La stagione attuale si è rivelata complessa per la squadra svedese di sci di fondo, con un numero limitato di podi finora conquistati. Tra le difficoltà più evidenti spicca quella di William Poromaa, vice-campione del mondo in carica nella 50km ai Mondiali di Trondheim. Il suo percorso di avvicinamento alle prossime Olimpiadi è stato segnato da un infortunio alle costole subito durante la 20km del Capodanno, costringendolo a proseguire il Tour de Ski con forti dolori. Nonostante il disagio, il team è ottimista riguardo alla sua partecipazione ai giochi a cinque cerchi, che rappresentano il culmine della sua preparazione.

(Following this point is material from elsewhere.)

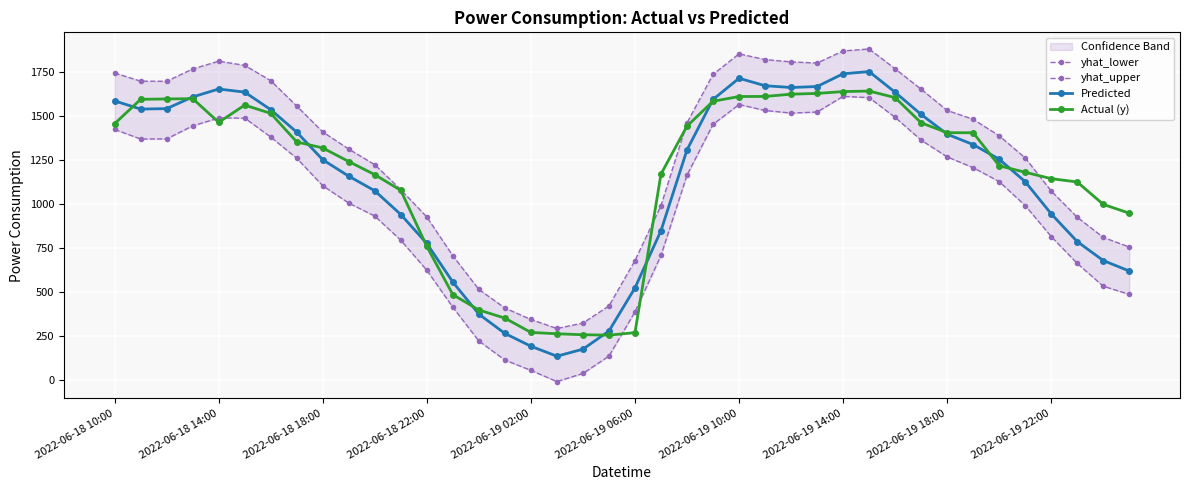

What is the greatest value displayed?

1883.1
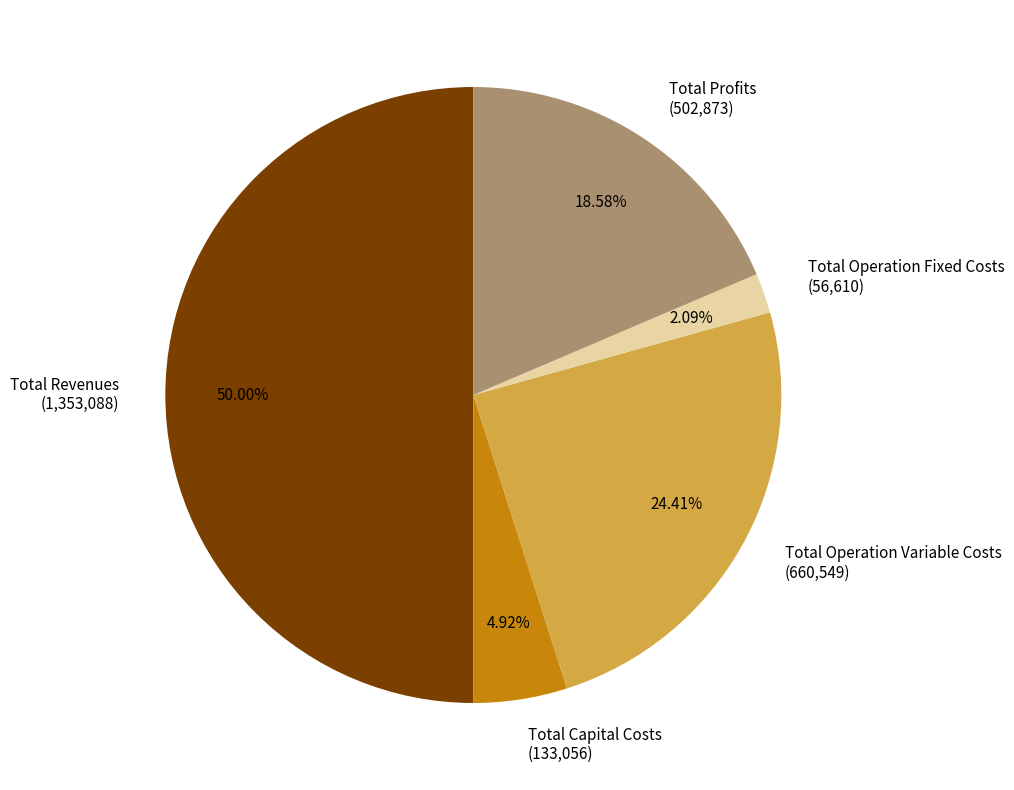

How many slices are in this pie chart?

5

La determinazione di Poromaa: un infortunio non ferma il sogno olimpico
Nella fredda mattinata del 22 gennaio 2026, l'attenzione del mondo dello sci di fondo si è concentrata sulla Svezia, e in particolare su William Poromaa. Il talentuoso sciatore, già vice-campione del mondo nella 50km, sta affrontando un periodo difficile a causa di un infortunio alle costole rimediato il Capodanno durante la 20km del Tour de Ski. Questo incidente ha condizionato la sua performance nel resto della competizione, costringendolo a gareggiare con un dolore costante.
Lars Ljung, l'allenatore di Poromaa, ha condiviso i dettagli della situazione in un'intervista con Expressen: "È stato un periodo alquanto impegnativo. William ha accusato dolori che si sono attenuati gradualmente, ma è una condizione con cui abbiamo dovuto convivere nelle ultime settimane, modificando di conseguenza alcuni allenamenti". Proprio per questo motivo, è stata presa la decisione di escludere Poromaa dalle recenti tappe di Coppa del Mondo, sia a Oberhof che a Goms, per non aggravare la situazione. Ljung ha aggiunto: "Abbiamo analizzato la situazione e considerato Goms, ma sappiamo che William fatica ad alte quote".
Per ritrovare il ritmo agonistico, Poromaa parteciperà alla Smart Energy Cup (Coppa di Svezia) a Hudiksvall, un evento cruciale che precede le Olimpiadi, in programma tra poco più di due settimane. Nonostante il dolore persistente, l'atleta ha scelto di non ricorrere agli antidolorifici. Il suo staff, pur riconoscendo la frustrazione, non manifesta preoccupazione per le imminenti gare olimpiche. "Non siamo preoccupati, ma è frustrante non poter fare ciò che si desidera. Tuttavia, non abbiamo mai dubitato della sua capacità di farcela. Nulla potrà compromettere la sua partecipazione alle Olimpiadi", ha dichiarato Ljung, in vista del ritiro della squadra nazionale svedese a Seefeld, la prossima settimana, per l'ultima fase della preparazione olimpica.
La resilienza dello sportivo di fronte alle avversità
La vicenda di William Poromaa offre una riflessione profonda sulla resilienza e la determinazione che caratterizzano gli atleti di élite. Nonostante un infortunio significativo e una stagione non all'altezza delle aspettative, la scelta di Poromaa di evitare gli antidolorifici e di continuare la preparazione dimostra un impegno straordinario e una fede incrollabile nei propri mezzi. Questa storia sottolinea come la forza mentale e la dedizione possano superare le sfide fisiche, specialmente quando si insegue un sogno così grande come quello olimpico. È un monito a non arrendersi, a lottare con tenacia contro ogni ostacolo, ricordandoci che il vero valore di un campione non si misura solo dalle vittorie, ma anche dalla capacità di rialzarsi e perseverare di fronte alle difficoltà.